Viele Libanesen machen die Regierung für die Explosion im Beiruter Hafen mit mindestens 160 Toten und mehr als 6000 Verletzten verantwortlich. Am Wochenende schlugen Demonstrationen im Zentrum der Stadt gegen die politische Elite in Chaos und Gewalt um. Aufgebrachte Demonstranten wollten Absperrungen zum Parlament durchbrechen, Sicherheitskräfte setzen Tränengas ein. Über Stunden kam es zu Zusammenstößen. Ein Polizist wurde nach offiziellen Angaben getötet, mehr als 200 Menschen erlitten Verletzungen. Aufgebrachte Demonstranten stürmten mehrere Ministerien.

Diab hatte erst im Jänner nach einer monatelangen Hängepartie das Amt des Regierungschefs in dem Land am Mittelmeer übernommen. Er folgte auf Saad al-Hariri, der nach Massenprotesten Ende Oktober zurückgetreten war. Diabs Regierung wird unter anderem von der Iran-treuen Hisbollah unterstützt, die im Libanon extrem mächtig ist. Wegen einer schweren Wirtschaftskrise und der Corona-Pandemie sind in seiner Amtszeit große Teile der libanesischen Bevölkerung in die Armut abgerutscht.

Ohne Hisbollah keine neue Regierung
Nach dem Regierungsrücktritt müssen sich die führenden politischen Blöcke im Parlament auf einen Nachfolger für Diab einigen. Eine zentrale Rolle spielt die Iran-treue schiitische Hisbollah, die zu den einflussreichsten politischen Kräften des Landes gehört. Gegen die Hisbollah kann kaum eine Regierung gebildet werden. Beobachter gehen jedoch davon aus, dass auch eine vorgezogene Neuwahl des Parlaments die Lage nicht beruhigen kann. Die Demonstranten verlangen weitgehende politische Reformen.

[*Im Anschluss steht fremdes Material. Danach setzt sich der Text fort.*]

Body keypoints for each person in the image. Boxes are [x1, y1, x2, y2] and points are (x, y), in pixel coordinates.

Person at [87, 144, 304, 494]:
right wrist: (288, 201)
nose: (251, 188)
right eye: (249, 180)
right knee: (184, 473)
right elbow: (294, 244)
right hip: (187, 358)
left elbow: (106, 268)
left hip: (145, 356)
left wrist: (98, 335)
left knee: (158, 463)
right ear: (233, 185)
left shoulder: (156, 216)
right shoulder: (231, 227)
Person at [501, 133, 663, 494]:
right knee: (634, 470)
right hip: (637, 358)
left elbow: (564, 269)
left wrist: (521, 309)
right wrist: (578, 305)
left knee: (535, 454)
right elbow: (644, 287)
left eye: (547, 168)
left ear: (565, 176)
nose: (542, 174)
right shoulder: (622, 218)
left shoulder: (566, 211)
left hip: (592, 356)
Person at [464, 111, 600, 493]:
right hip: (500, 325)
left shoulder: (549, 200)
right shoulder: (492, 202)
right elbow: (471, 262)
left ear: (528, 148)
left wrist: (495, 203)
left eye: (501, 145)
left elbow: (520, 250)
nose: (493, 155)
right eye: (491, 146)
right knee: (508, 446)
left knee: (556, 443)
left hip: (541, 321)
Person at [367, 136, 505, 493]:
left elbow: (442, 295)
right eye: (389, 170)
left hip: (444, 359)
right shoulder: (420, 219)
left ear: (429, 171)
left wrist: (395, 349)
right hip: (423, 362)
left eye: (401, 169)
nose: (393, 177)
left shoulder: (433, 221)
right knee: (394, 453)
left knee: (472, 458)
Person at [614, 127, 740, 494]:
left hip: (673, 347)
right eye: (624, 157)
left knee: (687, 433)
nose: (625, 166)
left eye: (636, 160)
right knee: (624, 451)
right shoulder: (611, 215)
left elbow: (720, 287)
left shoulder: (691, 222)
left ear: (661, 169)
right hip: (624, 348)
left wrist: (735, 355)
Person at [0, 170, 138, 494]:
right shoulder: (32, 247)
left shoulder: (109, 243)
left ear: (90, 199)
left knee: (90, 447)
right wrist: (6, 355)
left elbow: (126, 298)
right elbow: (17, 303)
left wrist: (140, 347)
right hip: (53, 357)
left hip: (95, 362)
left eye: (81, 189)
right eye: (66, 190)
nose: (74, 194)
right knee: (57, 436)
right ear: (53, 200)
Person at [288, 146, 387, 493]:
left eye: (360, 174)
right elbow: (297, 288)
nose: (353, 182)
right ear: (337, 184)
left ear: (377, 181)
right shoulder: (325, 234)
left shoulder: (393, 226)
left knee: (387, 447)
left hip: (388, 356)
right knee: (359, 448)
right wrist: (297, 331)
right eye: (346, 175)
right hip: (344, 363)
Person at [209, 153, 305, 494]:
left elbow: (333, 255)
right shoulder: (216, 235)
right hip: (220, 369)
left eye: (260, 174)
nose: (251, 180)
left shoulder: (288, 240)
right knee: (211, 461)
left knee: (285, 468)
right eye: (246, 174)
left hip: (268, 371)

250 Millionen Euro Soforthilfe an den Libanon
Diese Forderungen sind zum Teil auch an die ausländischen Finanzhilfen gebunden. Am Wochenende wurden im Zuge einer Geberkonferenz unter der Leitung des französischen Präsidenten Emmanuel Macron und der Vereinten Nationen 250 Millionen Euro Soforthilfe zugesagt. Die Hilfsgelder sollen nach dem Willen der Geberländer direkt an die Bevölkerung fließen. „In dieser schrecklichen Zeit ist der Libanon nicht allein“, versicherten die rund 30 Geberländer zum Abschluss der Konferenz am Sonntag. Allerdings forderten sie, die Hilfsgelder müssten von den Vereinten Nationen koordiniert werden und „mit maximaler Effizienz und Transparenz direkt“ an die Bevölkerung fließen.

Der Internationale Währungsfonds will dem Libanon mit einem Rettungspaket helfen, verlangt dafür aber eine politische Einigung auf umfassende Reformen. UNO-Generalsekretär Antonio Guterres mahnte ebenfalls politische Veränderungen an. Zugleich sagte er langfristige Unterstützung zu. „Das System der Vereinten Nationen wird dem Libanon in dieser Notlage weiterhin auf jede mögliche Art und Weise helfen“, so Guterres am Montag.